# What you have to do:
Leaving the images behind, copy every line of the records exactly.

# Data to examine:
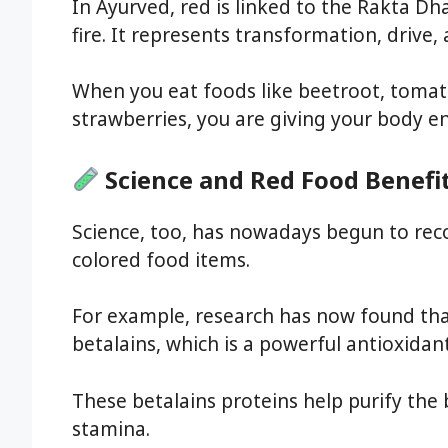
In Ayurved, red is linked to the Rakta Dh
fire. It represents transformation, drive, 
When you eat foods like beetroot, toma
strawberries, you are giving your body e
Science and Red Food Benefi
Science, too, has nowadays begun to rec
colored food items.
For example, research has now found th
betalains, which is a powerful antioxida
These betalains proteins help purify the 
stamina.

# Written answer:
In Ayurved, red is linked to the Rakta Dh
fire. It represents transformation, drive, 
When you eat foods like beetroot, toma
strawberries, you are giving your body e
Science and Red Food Benefi
Science, too, has nowadays begun to rec
colored food items.
For example, research has now found th
betalains, which is a powerful antioxida
These betalains proteins help purify the 
stamina.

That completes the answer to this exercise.